There is still a large contingent that thinks housing is all of a sudden gearing up for housing boom 2.0. Keep in mind that we are only tasting a tiny respite thanks to the Federal Reserve flushing over a trillion dollars down the toilet to buy mortgage backed securities and has also artificially kept the interest rate low. Add to this the expensive and horrible policy blunder of the home buyer tax credit and the market was juiced on easy money steroids. What more can we do? Give homes away? As absurd as that sounds, not really because the big gimmick is that banks need to keep homes valued at bubble levels and have home borrower suckers making their payments to keep the massive debt current. Banks need an army of debt slaves. So what if you stop paying on a $500,000 loan even though the home is valued at $250,000? The bank still pretends the loan is valued at that level and this is where the gigantic gap appears:

Source: MLS, MBA
This is where the excitement over the drop in NODs is basically hot air.
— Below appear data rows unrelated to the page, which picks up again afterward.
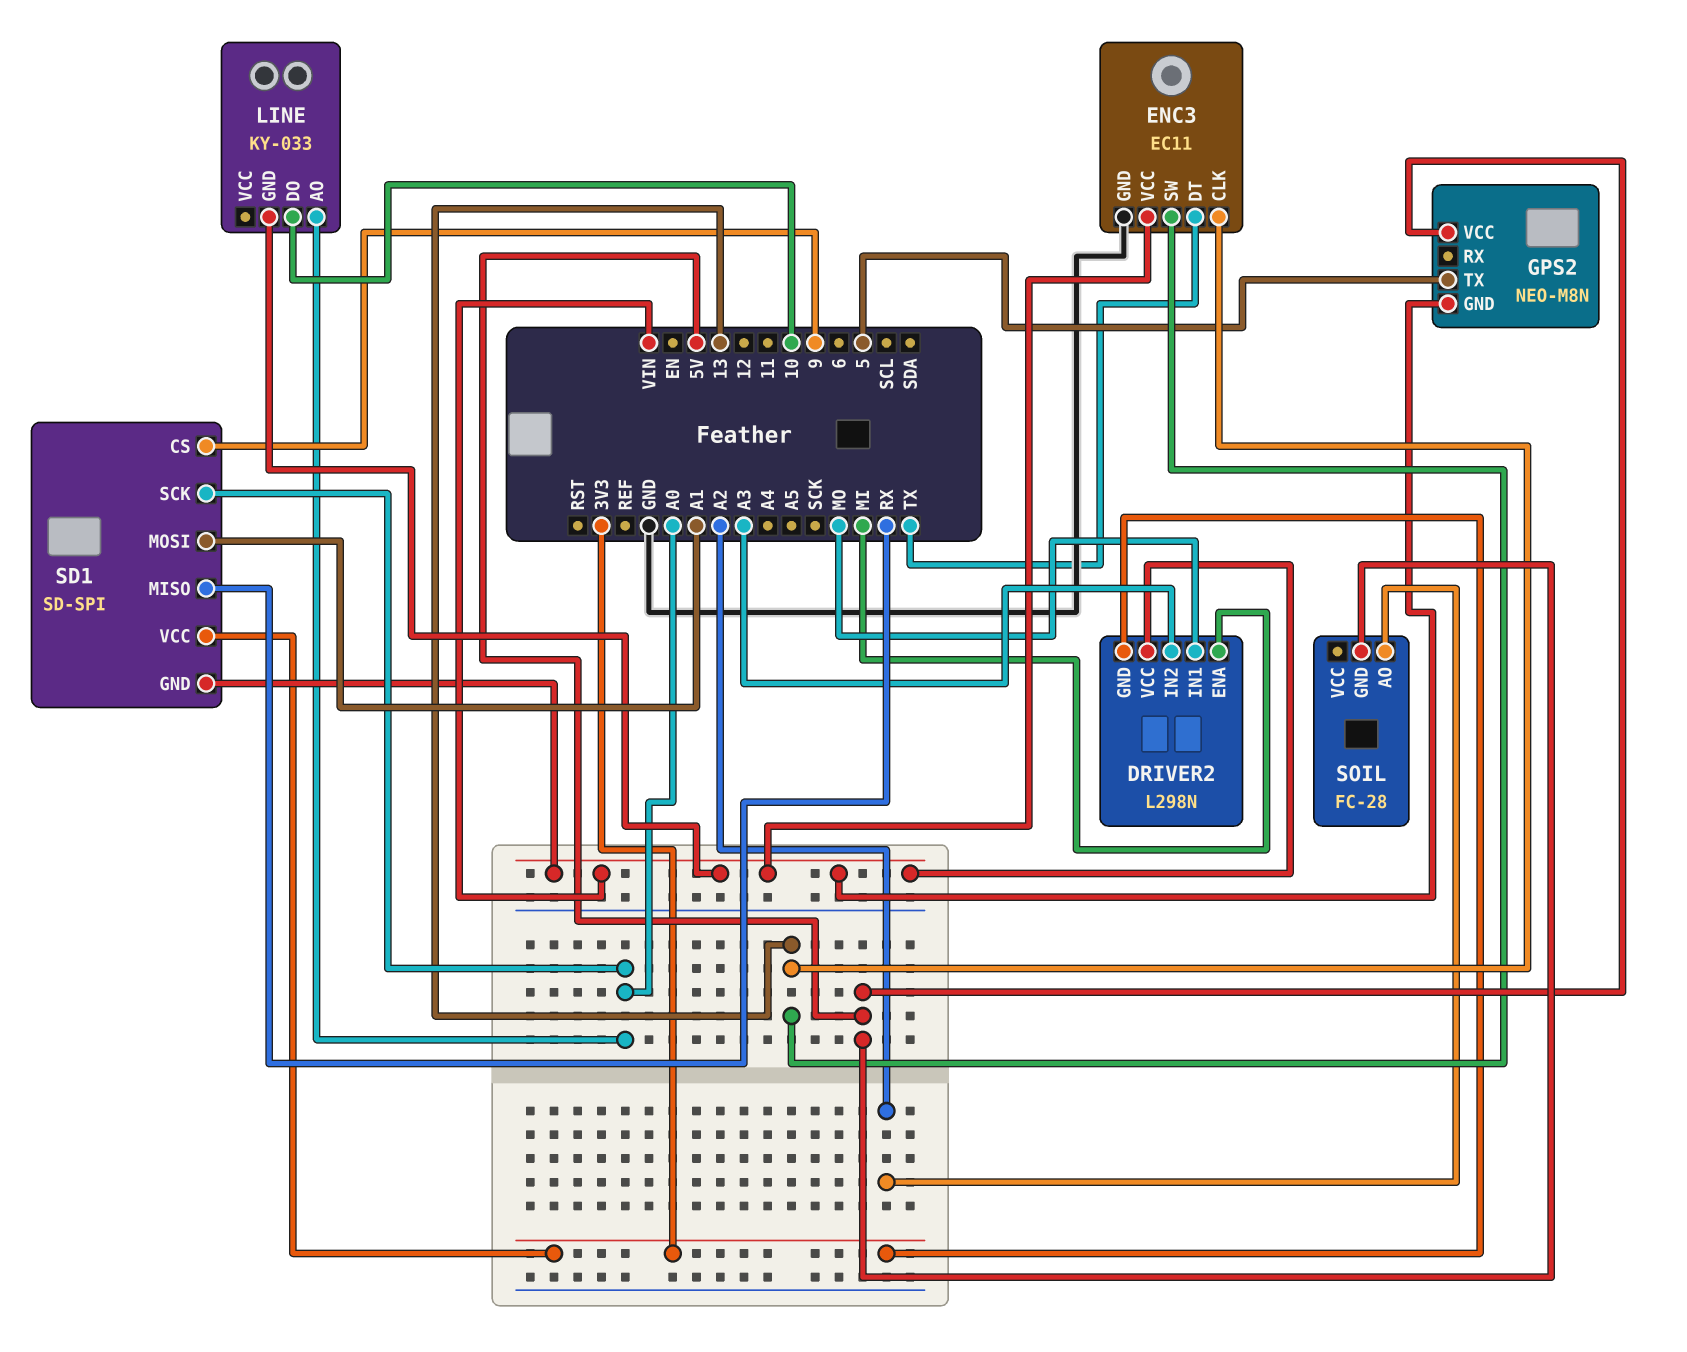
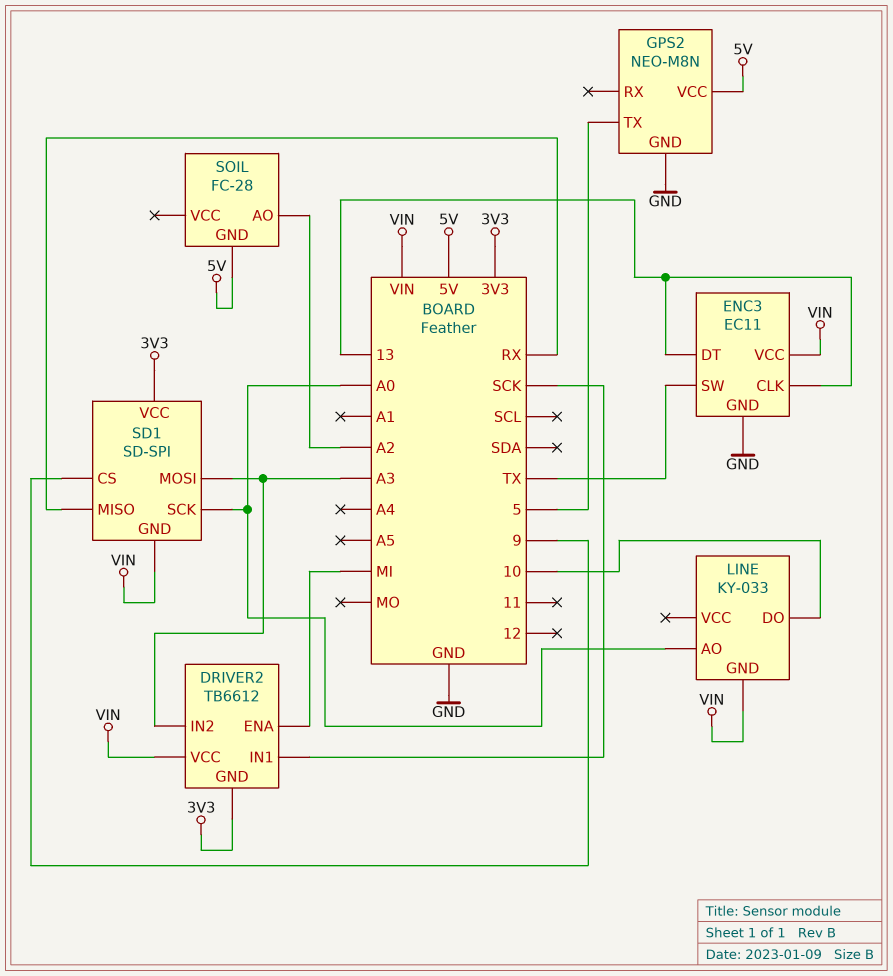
DRIVER2: L298N -> TB6612
DRIVER2 pin IN1: MO -> SCK
ENC3 pin DT: TX -> 13
ENC3 pin SW: 13 -> TX
GPS2 pin GND: VIN -> GND
SD1 pin MOSI: A1 -> A3

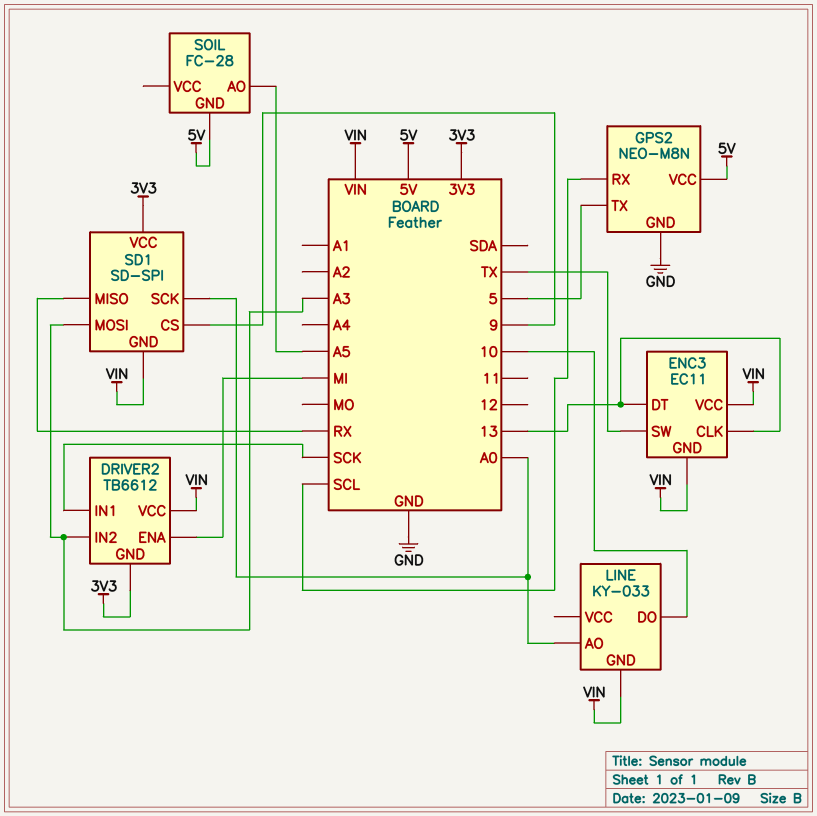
ENC3 pin GND: GND -> VIN
GPS2 pin RX: none -> SCL
SOIL pin AO: A2 -> A5

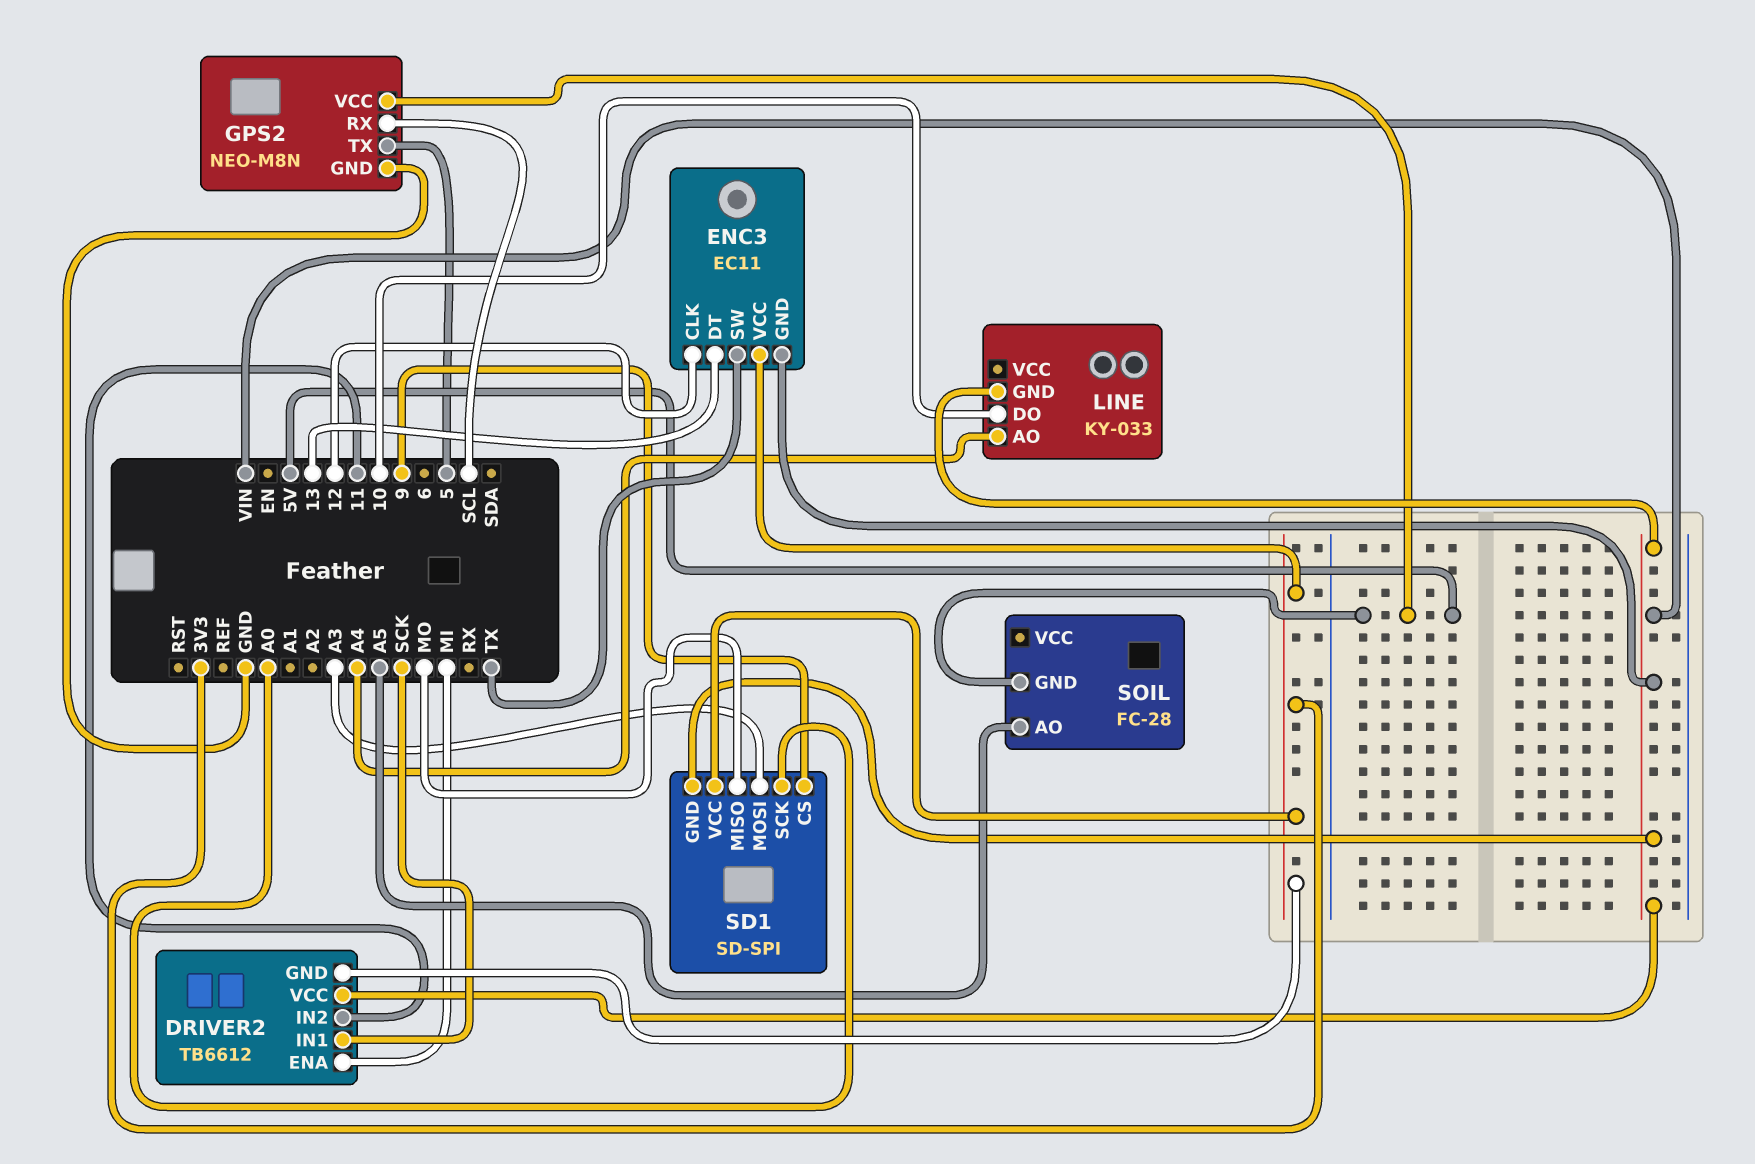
DRIVER2 pin IN2: A3 -> 11
ENC3 pin CLK: 13 -> 12
ENC3 pin VCC: VIN -> 3V3
LINE pin AO: A0 -> A4
SD1 pin MISO: RX -> MO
Currently on the MLS California has 137,000+ homes for sale. This is what the public can see. This does include some distressed properties but not many. If we look at distressed properties including those currently in foreclosure, we find that the market has 255,000+ homes. Some of these appear on the MLS, most clearly do not. Yet the next column is where the sham is really happening. Nearly 800,000 loans are 1 payment behind or even worse, already in foreclosure. Naively some think that many of these won’t enter into foreclosure. Actually, recent data shows otherwise. Of loans that get behind one payment roughly 90 percent enter into foreclosure. But let us be generous and say that only 80 percent will go into foreclosure. We are talking about 640,000 properties here. So much for the drop in NODs (it was a drop of roughly 11,000 from Q1 to Q2 of 2010).